Melbourne's entire suburban train network ground to a halt at the worst possible time yesterday. An "infrastructure fault" was to blame — but how does a city-wide computer system just... stop?
iTnews reports that Metro Trains chief told media "a failure in the network's core train control system" meant that operators could not actively track the services as they moved around the network, so all trains were brought to a halt for safety reasons and to avoid any chance of potential accidents. A backup system designed for failover also failed.
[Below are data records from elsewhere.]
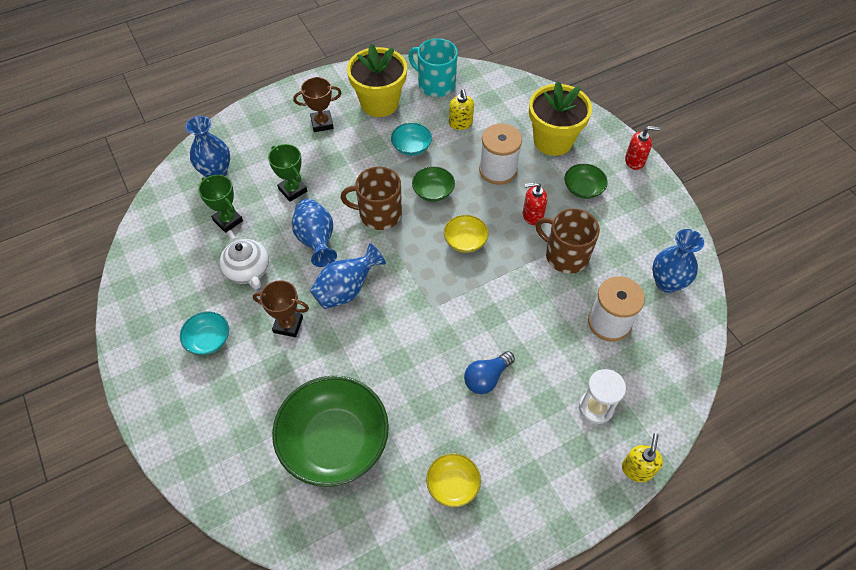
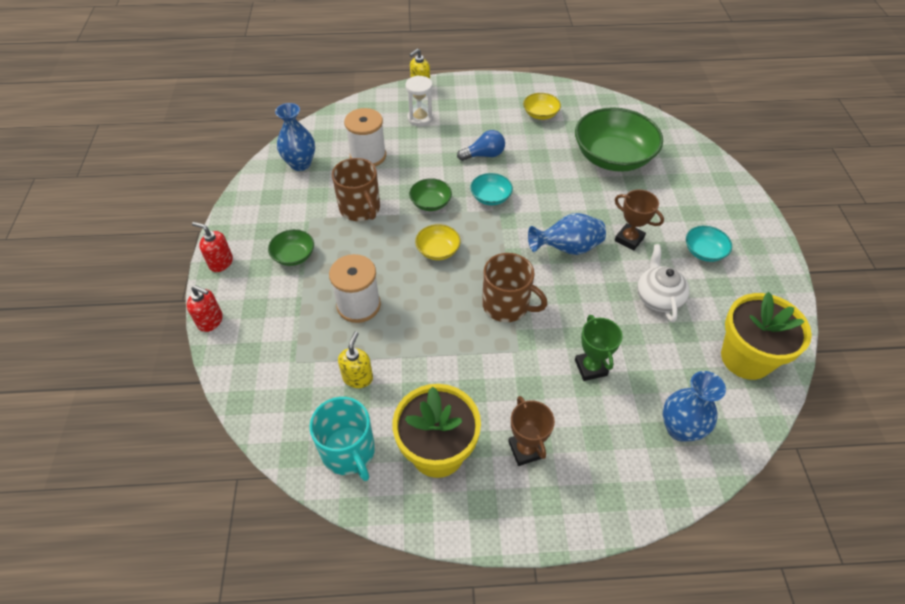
camera: 155 degrees left, 5 degrees down
green trophy [198,175,243,233] -> none
blue vase [292,199,337,267] -> none
brown trophy [293,77,341,132] -> brown trophy turned 60 degrees clockwise [508,396,555,466]
turquoise bowl [391,123,432,156] -> turquoise bowl moved to [470,173,513,205]
green bowl [412,166,455,202] -> green bowl moved to [409,178,452,211]
red soap dispenser [523,182,547,225] -> red soap dispenser moved to [187,285,223,332]
yellow flower pot [529,81,592,156] -> yellow flower pot moved to [721,292,812,380]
It's not immediately clear what hardware and train control systems Metro is using to control the network.
A 2012 document on Melbourne's TCS running at Metrol — the facility near Melbourne's Southern Cross railway station — shows the main trail control hardware was originally running on a DEC PDP-11 system, 16-bit computer hardware first developed in 1970 and made end-of-life in the mid-1990s. It was ported to a 'PC-based platform' — a box running Windows XP, mainstream support for which ended in 2014, to a new system called Osprey.
In late 2013, an article in The Age said that the hardware was still '80s era, and "series of delays" had set back planned upgrades by more than two decades. In mid-2014, an article said that upgrade had been delayed further. On Melbourne's Public Transport Victoria website doesn't mention the status of any upgrades since then.
Upgrading a system as crucial and extensive as Melbourne's train network is hard, even from a purely engineering standpoint. The original PDP-11's 16-bit architecture doesn't play well with 2017's 32- and 64-bit computing hardware, so software needs to be substantially or completely redesigned, and bespoke circuitry needs to be created. And even then, with newer and modern hardware — if it has already been upgraded in the three years since the most recent reporting — bugs can take years to appear.